Kann mir bitte jemand sagen, wie man eine 1:n Beziehung mit JPA anlegt, die dann bei der Verwendung von jaxb nicht zu diesem Fehler führt?

Danke im Voraus

Michael


----------



## maki (27. Okt 2011)

Wenn man nach der Fehlermeldung in diesem Kontext sucht (Google),

findet man Vorschläge das man MOXy als JAXB Implemntierung nehmen sollte, da dort die @XmlInverseReference Annotation unterstützt wird.
Dein Problem ist nciht eine 1:n Beziehung, sondern die Bidirektionale Beziehung zwischen Invoice & InvoiceDetail.


----------



## mdolphin (27. Okt 2011)

Naja, ich bin einigermaßen auf eclipselink festgelegt, daher habe ich MOXy noch nicht probiert. Ich dachte mir, dass wohl auch andere Leute evtl. eclipselink mit JAXB einsetzen. 

Eigentlich brauche ich diese Biderktionale Beziehung gar nicht, aber bei @OneToMany scheint es nicht ohne zu gehen. Alle meine 1:1 Beziehungen, die noch an der Rechnung hängen funktionieren bestens, nur die 1:n Beziehung macht Probleme. Sobald ich die Annotation @ManyToOne bei den Rechnungsdetails weglasse, gibt es Foreign Key Probleme beim Speichern neuer Rechnungen. 

Wenn Du weißt wie ich eine unidirektionae 1:n Beziehung mit Eclipselink erstellen kann, ist das ja auch schon eine Lösung für mein Problem.


----------



## maki (27. Okt 2011)

> Wenn Du weißt wie ich eine unidirektionae 1:n Beziehung mit Eclipselink erstellen kann, ist das ja auch schon eine Lösung für mein Problem.


Komische Frage imho, du hast eine viel komplexere Lösung als du willst .. 

Das ist einfach: Lass das Invoice Attribut bei InvoiceDetail weg.

Nebenbei bemerkt, MOXy ist EclipseLink...

Bist du sicher dass du die Doku zu JPA, EclipseLink und JAXB/EclipseLink gelesen hast?


----------



## mdolphin (27. Okt 2011)

Soso: MOXy ist Eclipselink 

Tja wenn es mal so einfach wäre. Ich muss sagen, bei all den verschiedenen Varianten, die ich jetzt schon ausprobiert habe, habe ich schon etwas den Überblick verloren.

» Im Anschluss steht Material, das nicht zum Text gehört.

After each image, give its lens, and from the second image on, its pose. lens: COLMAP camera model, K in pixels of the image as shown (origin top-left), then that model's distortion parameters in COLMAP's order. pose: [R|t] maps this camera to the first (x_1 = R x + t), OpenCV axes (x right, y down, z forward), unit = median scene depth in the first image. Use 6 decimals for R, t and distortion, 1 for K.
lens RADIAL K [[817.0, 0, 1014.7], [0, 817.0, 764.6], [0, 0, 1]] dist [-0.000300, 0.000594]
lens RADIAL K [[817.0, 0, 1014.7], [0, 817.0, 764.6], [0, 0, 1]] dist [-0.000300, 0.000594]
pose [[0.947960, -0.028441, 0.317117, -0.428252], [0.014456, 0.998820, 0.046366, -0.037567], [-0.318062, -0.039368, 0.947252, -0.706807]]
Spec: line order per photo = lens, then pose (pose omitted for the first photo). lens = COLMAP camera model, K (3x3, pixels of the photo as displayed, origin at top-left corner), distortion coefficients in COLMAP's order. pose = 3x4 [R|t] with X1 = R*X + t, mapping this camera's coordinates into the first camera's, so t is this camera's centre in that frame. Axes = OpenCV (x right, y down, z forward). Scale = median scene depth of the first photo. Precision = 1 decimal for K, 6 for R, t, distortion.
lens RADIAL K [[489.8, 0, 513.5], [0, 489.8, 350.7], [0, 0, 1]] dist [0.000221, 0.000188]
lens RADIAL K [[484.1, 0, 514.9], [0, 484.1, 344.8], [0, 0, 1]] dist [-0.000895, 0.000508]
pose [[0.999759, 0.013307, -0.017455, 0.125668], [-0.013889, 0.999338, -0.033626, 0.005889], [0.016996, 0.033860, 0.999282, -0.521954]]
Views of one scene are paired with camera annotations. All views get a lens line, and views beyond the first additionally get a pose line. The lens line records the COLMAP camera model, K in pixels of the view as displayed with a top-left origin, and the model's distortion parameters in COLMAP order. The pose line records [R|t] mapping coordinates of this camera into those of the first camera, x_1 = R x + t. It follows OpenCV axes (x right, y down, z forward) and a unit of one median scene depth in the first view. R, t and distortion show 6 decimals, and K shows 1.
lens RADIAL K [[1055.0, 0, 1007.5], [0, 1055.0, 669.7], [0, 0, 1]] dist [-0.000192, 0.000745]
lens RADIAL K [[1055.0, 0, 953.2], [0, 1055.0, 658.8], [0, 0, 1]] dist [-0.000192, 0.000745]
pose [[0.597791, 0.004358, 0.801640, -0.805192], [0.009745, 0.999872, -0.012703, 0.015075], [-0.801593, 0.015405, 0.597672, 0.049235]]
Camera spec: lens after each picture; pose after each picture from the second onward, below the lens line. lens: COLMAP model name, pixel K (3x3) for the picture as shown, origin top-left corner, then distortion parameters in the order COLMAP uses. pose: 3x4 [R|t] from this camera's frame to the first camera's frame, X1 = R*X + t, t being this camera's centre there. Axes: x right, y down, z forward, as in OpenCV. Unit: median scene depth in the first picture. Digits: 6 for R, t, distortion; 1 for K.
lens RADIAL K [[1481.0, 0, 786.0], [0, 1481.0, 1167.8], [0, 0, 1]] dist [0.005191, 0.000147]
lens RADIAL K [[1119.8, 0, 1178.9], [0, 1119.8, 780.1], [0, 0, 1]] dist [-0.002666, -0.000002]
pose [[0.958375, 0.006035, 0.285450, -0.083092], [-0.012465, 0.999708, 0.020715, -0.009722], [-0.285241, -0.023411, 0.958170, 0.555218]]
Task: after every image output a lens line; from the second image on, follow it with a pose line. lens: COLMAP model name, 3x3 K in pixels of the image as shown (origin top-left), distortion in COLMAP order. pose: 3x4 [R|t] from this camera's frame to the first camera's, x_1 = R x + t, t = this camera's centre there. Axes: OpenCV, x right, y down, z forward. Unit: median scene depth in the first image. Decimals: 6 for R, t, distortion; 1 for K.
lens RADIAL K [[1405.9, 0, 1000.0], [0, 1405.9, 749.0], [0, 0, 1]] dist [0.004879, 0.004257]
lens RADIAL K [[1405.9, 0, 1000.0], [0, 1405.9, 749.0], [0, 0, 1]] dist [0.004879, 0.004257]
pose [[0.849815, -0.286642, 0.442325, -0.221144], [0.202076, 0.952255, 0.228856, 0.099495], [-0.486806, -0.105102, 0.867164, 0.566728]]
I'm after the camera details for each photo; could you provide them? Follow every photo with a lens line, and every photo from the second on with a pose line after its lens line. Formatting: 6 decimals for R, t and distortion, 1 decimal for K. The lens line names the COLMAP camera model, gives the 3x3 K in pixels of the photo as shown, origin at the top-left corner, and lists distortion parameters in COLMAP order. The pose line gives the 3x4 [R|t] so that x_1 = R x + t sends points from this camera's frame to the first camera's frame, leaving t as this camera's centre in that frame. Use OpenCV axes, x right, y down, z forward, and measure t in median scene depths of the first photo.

Aber wenn ich, wie Du vorschlägst, das Invoice Attribut in den InvoiceDetails weglasse, meckert eclipse sofort in der Klasse Invoice. Dort steht dann als Fehler neben dem "mappedBy=invoice" 

_In attribute 'details', the "mapped by" value 'invoice' cannot be resolved to an attribute on the target entity._

Also habe ich es wieder eingefügt, mit und ohne @ManyToOne, mit Anotationen am Getter und Setter usw, usw. Alles was man so beim Googeln in irgendwelchen Beispielen findet. (wie z.B. hier:EclipseLink/UserGuide/JPA/Basic JPA Development/Mapping/Relationship Mappings/Collection Mappings/OneToMany - Eclipsepedia


Auch in der Eclipselink (aka. MOXy) Doku wird das mit den Biderektionalen Links gemacht:

EclipseLink/Examples/MOXy/JPA/Relationships - Eclipsepedia siehe One To Many Abschnitt. Und: Ja, das mit @XmlInverseReference hatte ich auch schon versucht.


Naja, weiterfummeln...;(


----------



## maki (28. Okt 2011)

Wenn du das Invoice Attribut in InvoiceDetail weglässt, musst du natürlich auch das "mappedBy " weglassen in Invoice bei den InvoiceDetails.

Wenn du nur wild rumprobierst solltest du wenigstens deine Experimente zeigen, sonst kann man nur mutmassen.


----------